PAGE EXCERPT Start Marker

[CLIP] Validation Script

Open dsikka opened this issue 2 years ago • 0 comments

Question - should this script include some sort of metric generation for zeroshot classification on some dataset? Right now, the script just takes in local samples

Summary

Validation script to run the CLIP Zeroshot and CLIP Caption generation pipelines
Both tasks are supported and the default task is Zeroshot classifiation
The script adds an extra layer where the user can provide text files with paths to images and sample classes. Examples of text files are provided in this PR: src/deepsparse/clip/sample_classes.txt and src/deepsparse/clip/sample_images.txt. Both are used as defaults

Testing

Tested locally using the following commands. The default sample_classes.txt was used and the sample_images.txt was updated to include the thailand.jpg (an image of elephants) from the yolact samples images.

Caption Generation:

python validation.py --task caption --decoder-model /home/dsikka/deepsparse/tests/deepsparse/pipelines/final_models/clip_text_decoder.onnx --text-model /home/dsikka/deepsparse/tests/deepsparse/pipelines/final_models/clip_text.onnx --visual-model /home/dsikka/deepsparse/tests/deepsparse/pipelines/final_models/clip_visual.onnx

Output:

Class prediction for /home/dsikka/deepsparse/src/deepsparse/yolact/sample_images/thailand.jpg, an adult elephant and a baby elephant

Zeroshot Classification:

python validation.py --visual-model ~/deepsparse/tests/deepsparse/pipelines/zeroshot_research/visual/model.onnx --text-model ~/deepsparse/tests/deepsparse/pipelines/zeroshot_research/text/model.onnx

Output:

Class prediction for /home/dsikka/deepsparse/src/deepsparse/yolact/sample_images/thailand.jpg, an elephant

Aug 14 '23 02:08 dsikka

PAGE EXCERPT End Marker

§ REQUIRED WORK:
a: In the CLIP validation script issue, why does the author ask whether the script should include metric generation for zeroshot classification on a dataset?
b: Copy the CLIP validation script issue word for word, from "Validation script to" up to and including "yolact samples images.".

DATA PROVIDED Start Marker

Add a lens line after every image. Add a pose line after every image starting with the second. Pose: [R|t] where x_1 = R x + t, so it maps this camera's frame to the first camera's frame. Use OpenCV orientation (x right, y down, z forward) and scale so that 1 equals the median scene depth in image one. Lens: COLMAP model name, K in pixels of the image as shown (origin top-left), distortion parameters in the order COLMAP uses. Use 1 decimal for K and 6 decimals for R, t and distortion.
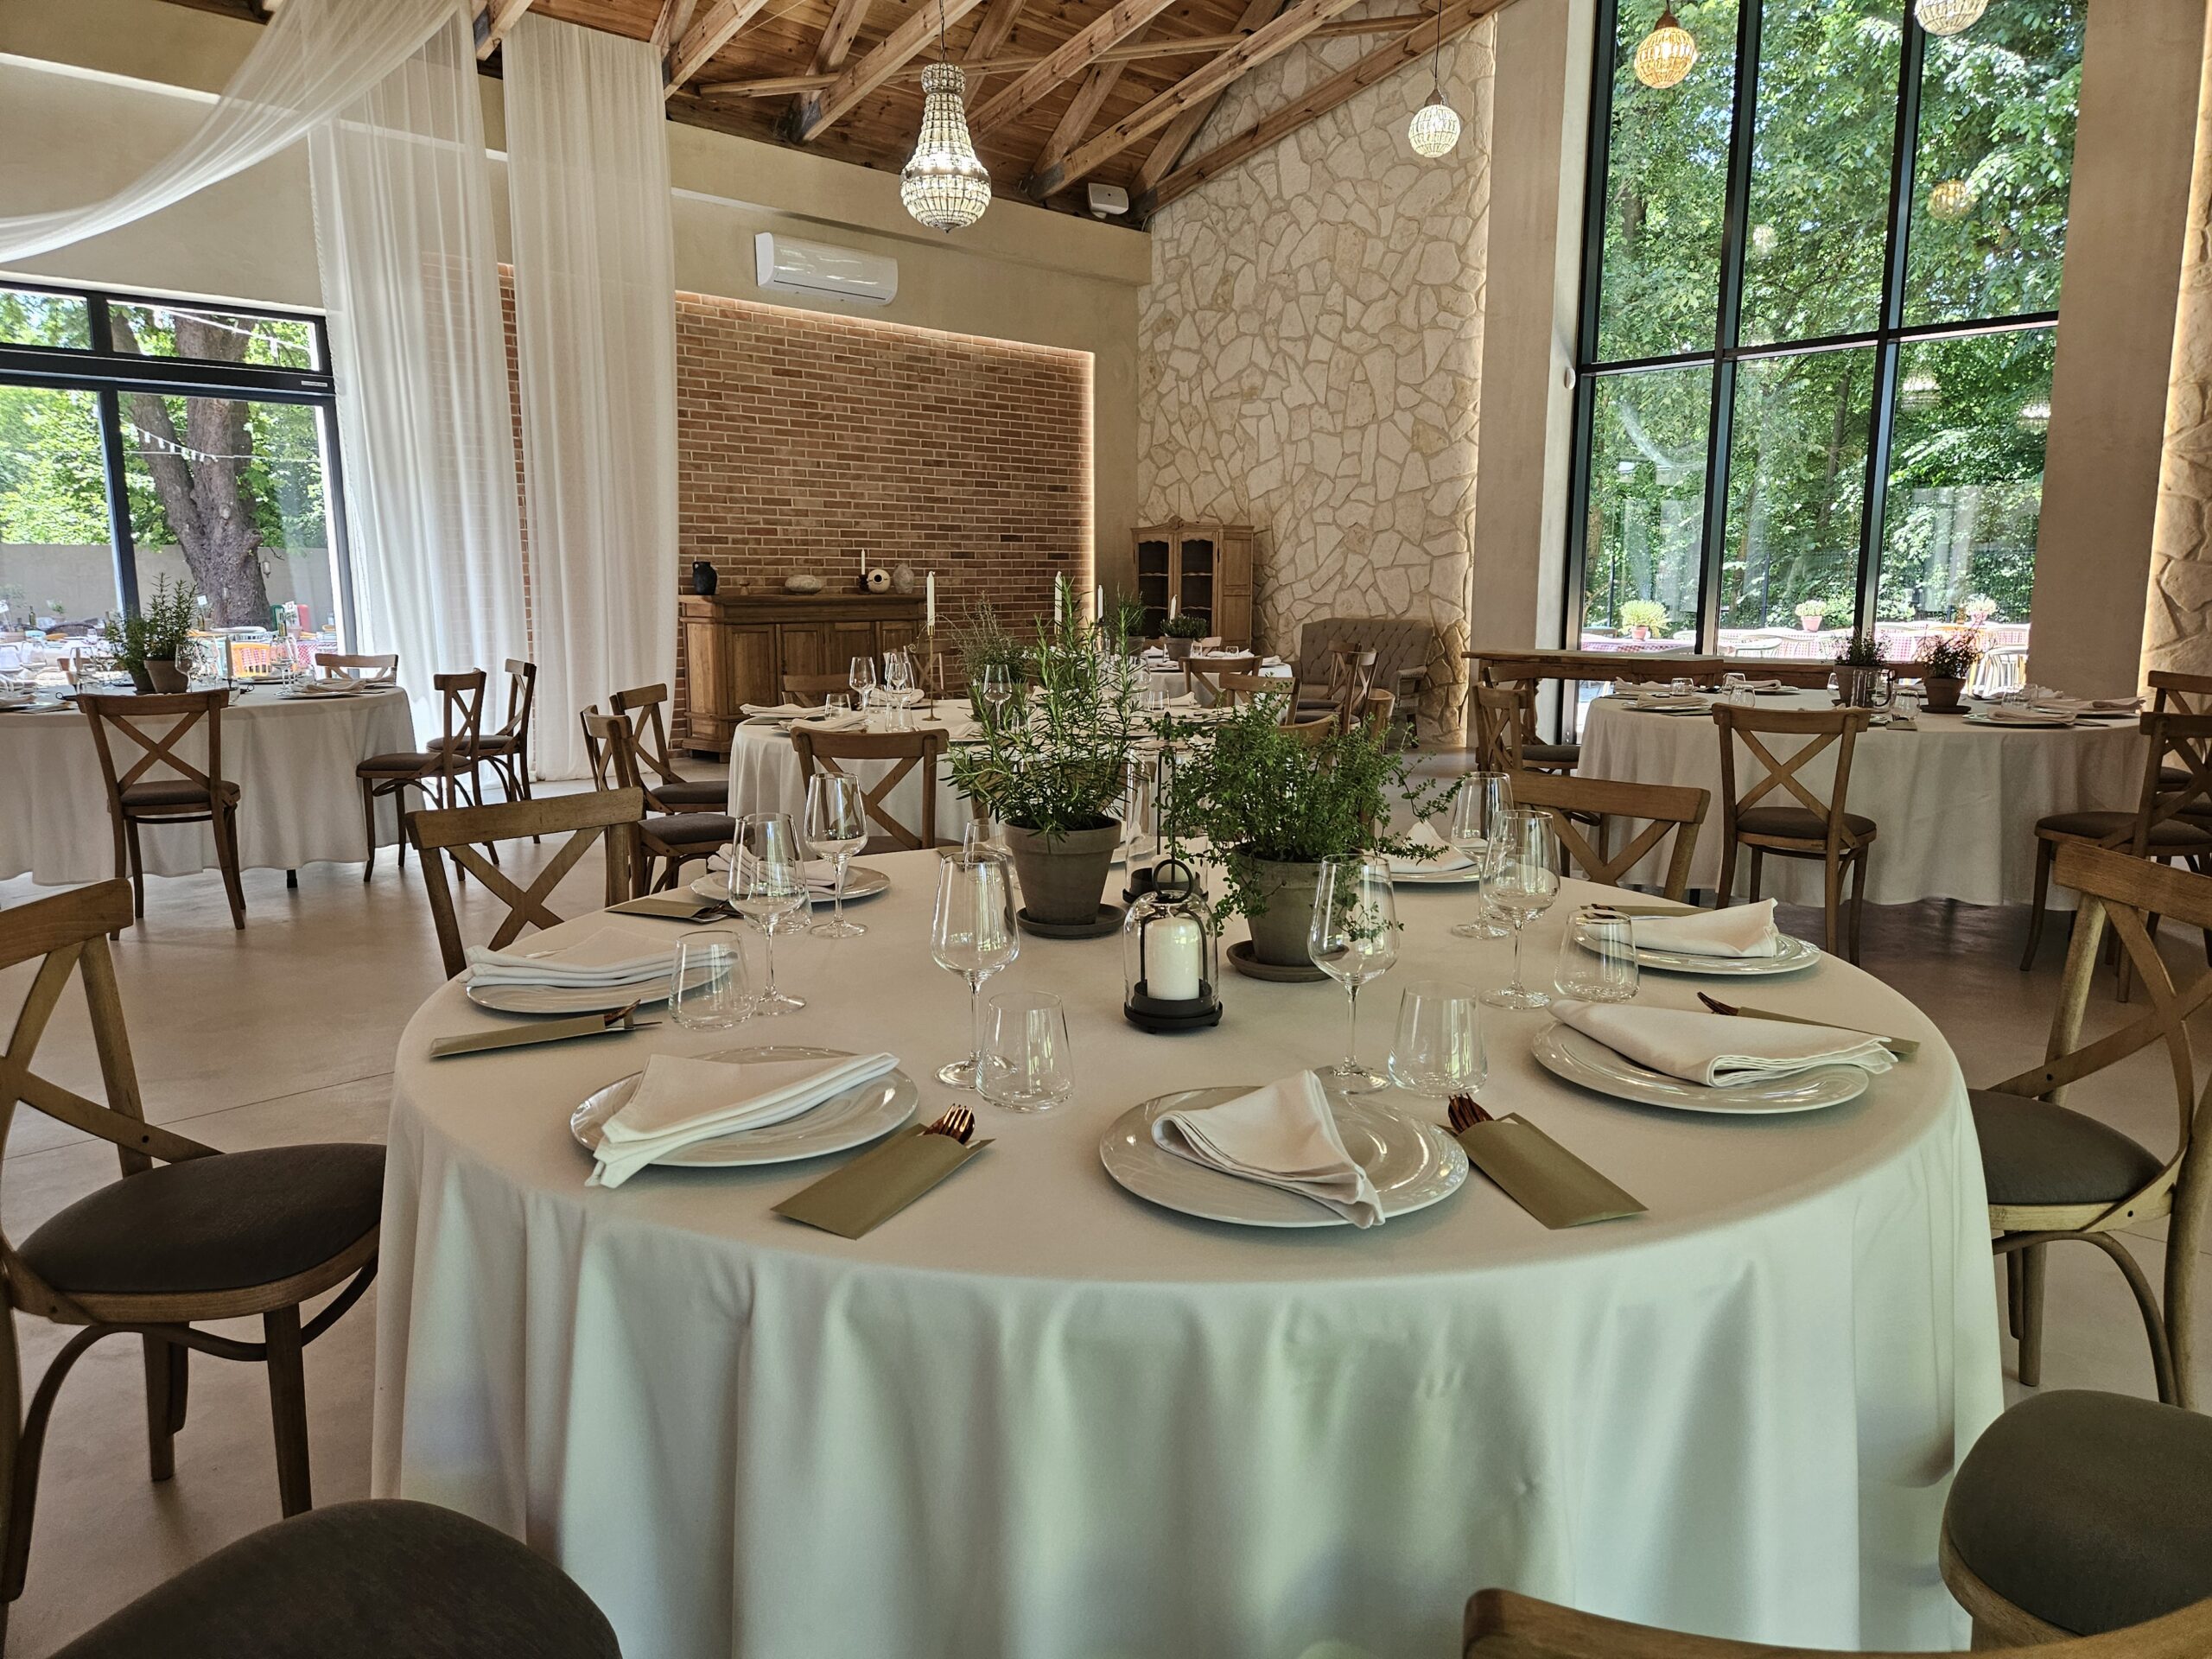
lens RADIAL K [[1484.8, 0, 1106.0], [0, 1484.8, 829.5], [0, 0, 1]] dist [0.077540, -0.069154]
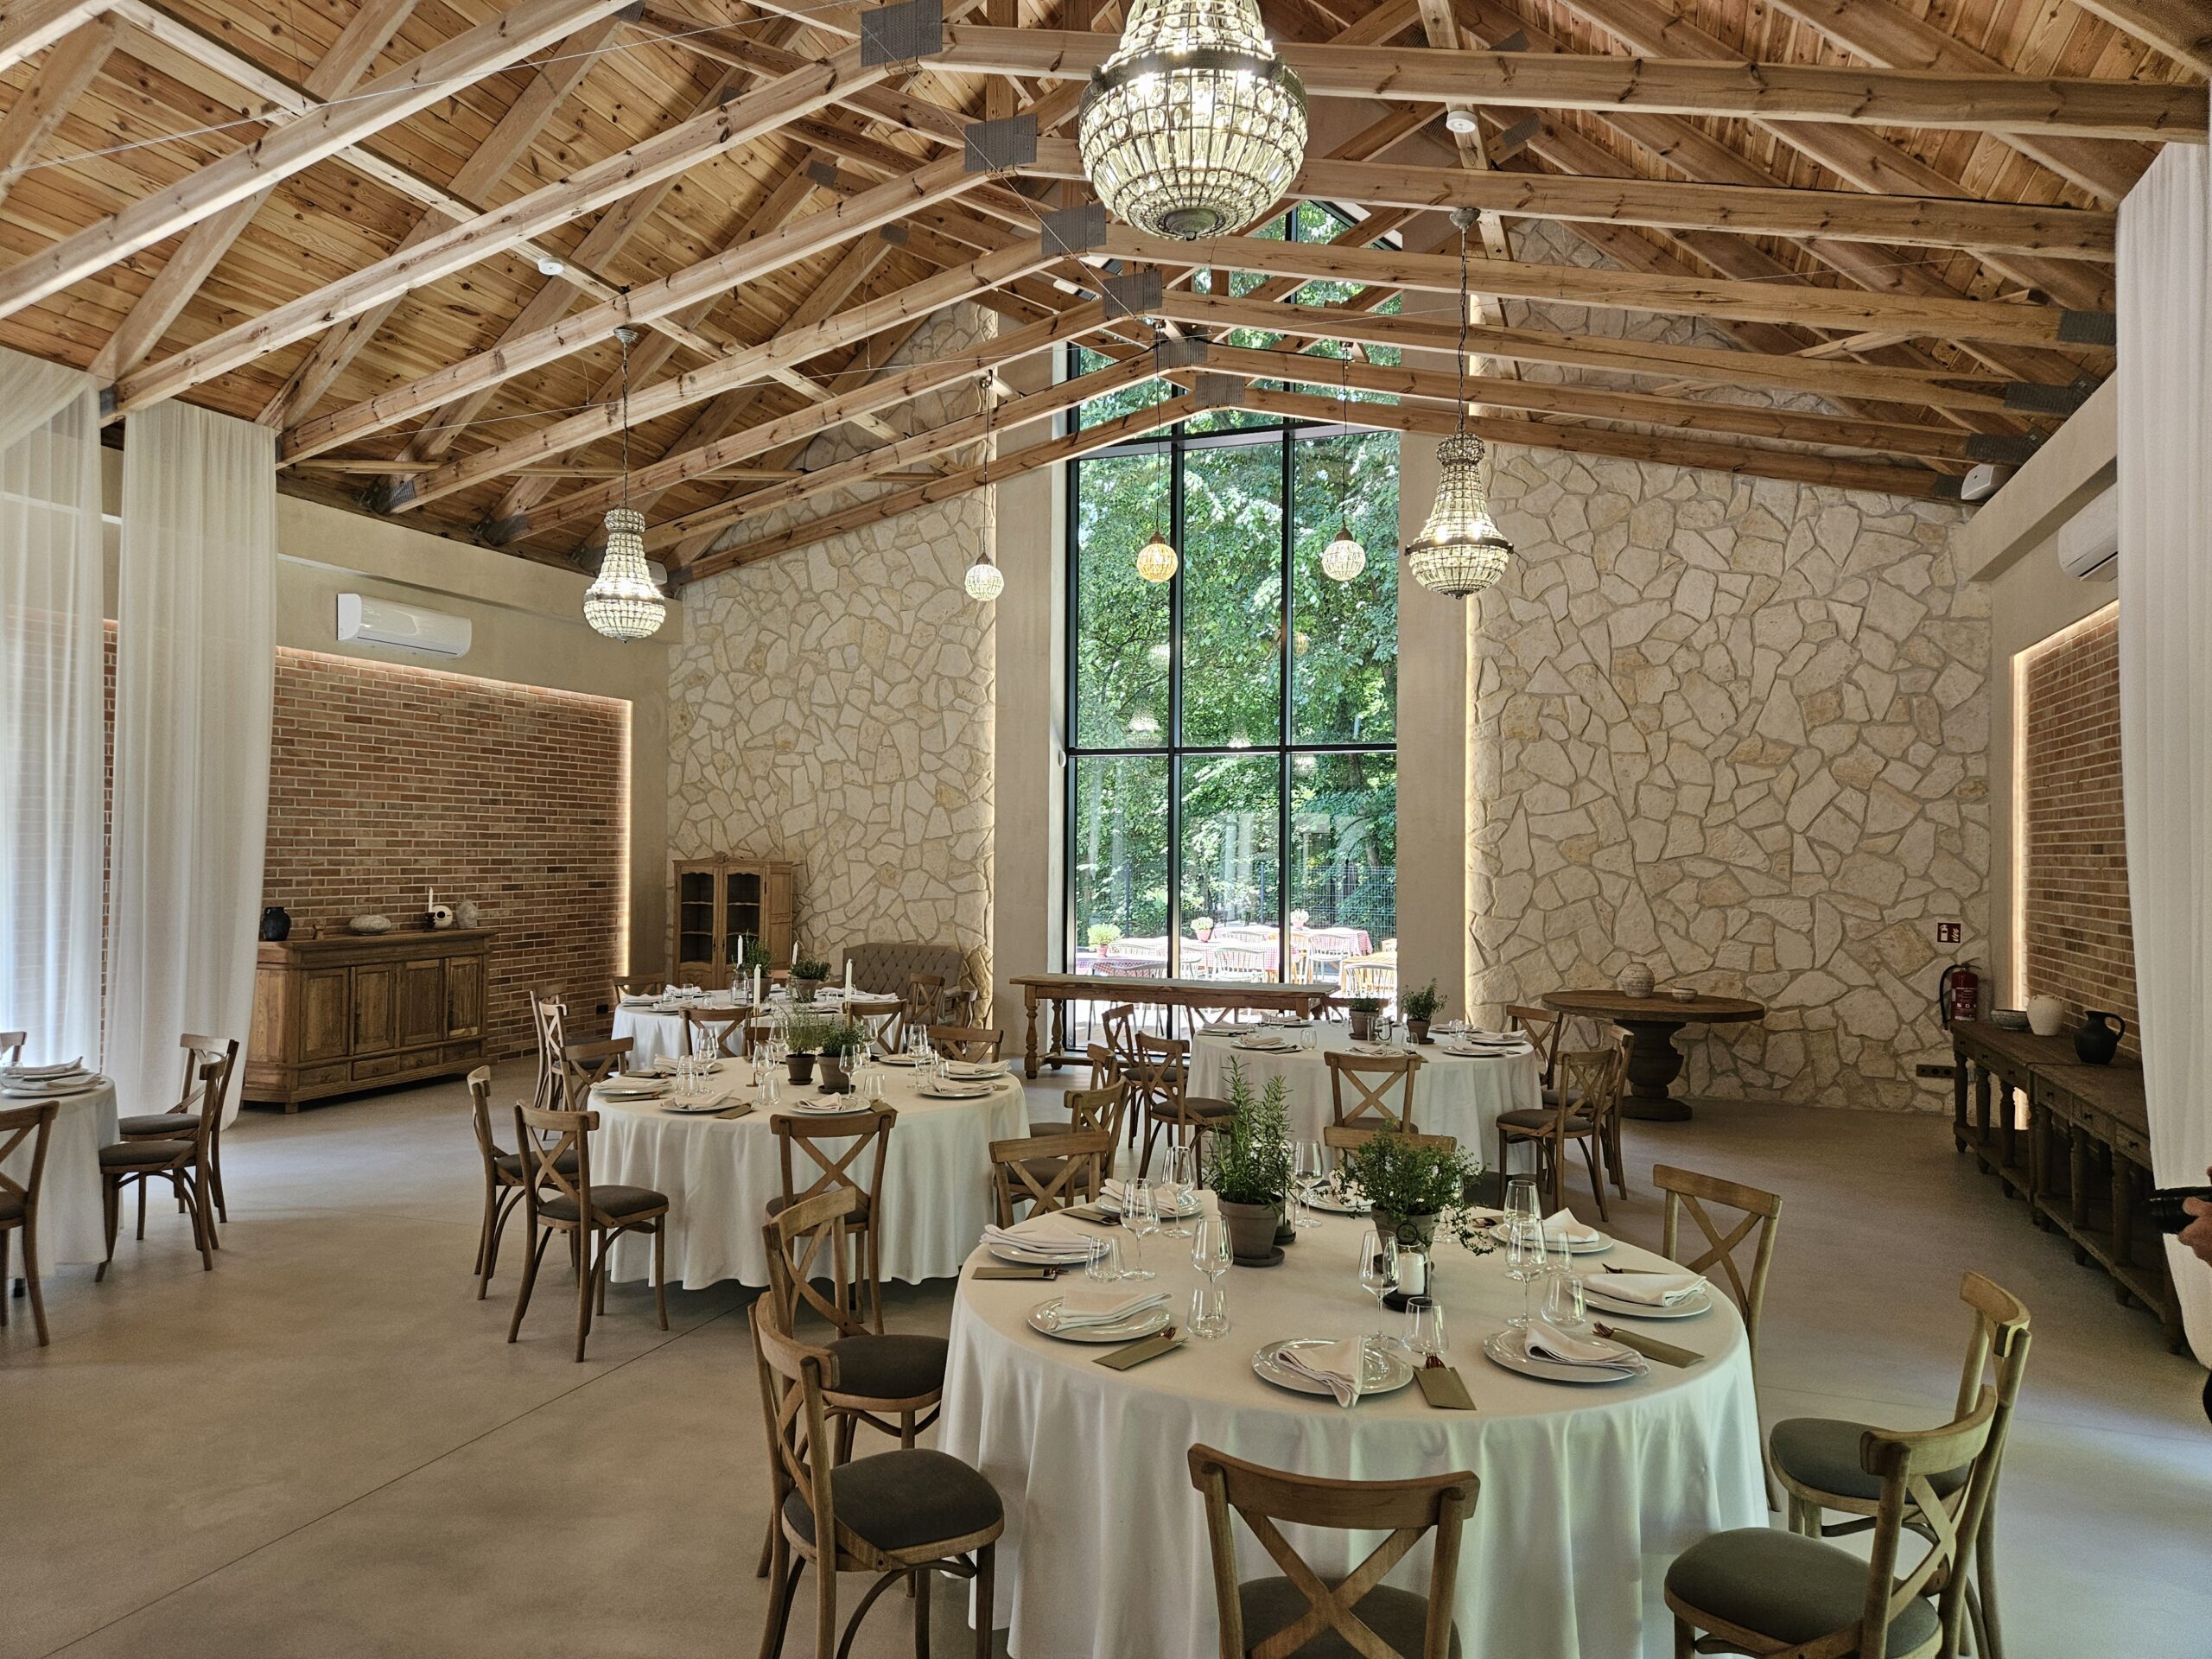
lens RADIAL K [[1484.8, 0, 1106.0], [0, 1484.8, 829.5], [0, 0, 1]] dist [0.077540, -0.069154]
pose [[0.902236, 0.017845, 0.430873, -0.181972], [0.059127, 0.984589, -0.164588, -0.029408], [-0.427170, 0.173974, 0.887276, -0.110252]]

DATA PROVIDED End Marker

§ SOLUTIONS BELOW:
a: The author raises it because the script currently only takes in local samples. It doesn't generate any metrics for zeroshot classification on a dataset.

b:
Validation script to run the CLIP Zeroshot and CLIP Caption generation pipelines
Both tasks are supported and the default task is Zeroshot classifiation
The script adds an extra layer where the user can provide text files with paths to images and sample classes. Examples of text files are provided in this PR: src/deepsparse/clip/sample_classes.txt and src/deepsparse/clip/sample_images.txt. Both are used as defaults

Testing

Tested locally using the following commands. The default sample_classes.txt was used and the sample_images.txt was updated to include the thailand.jpg (an image of elephants) from the yolact samples images.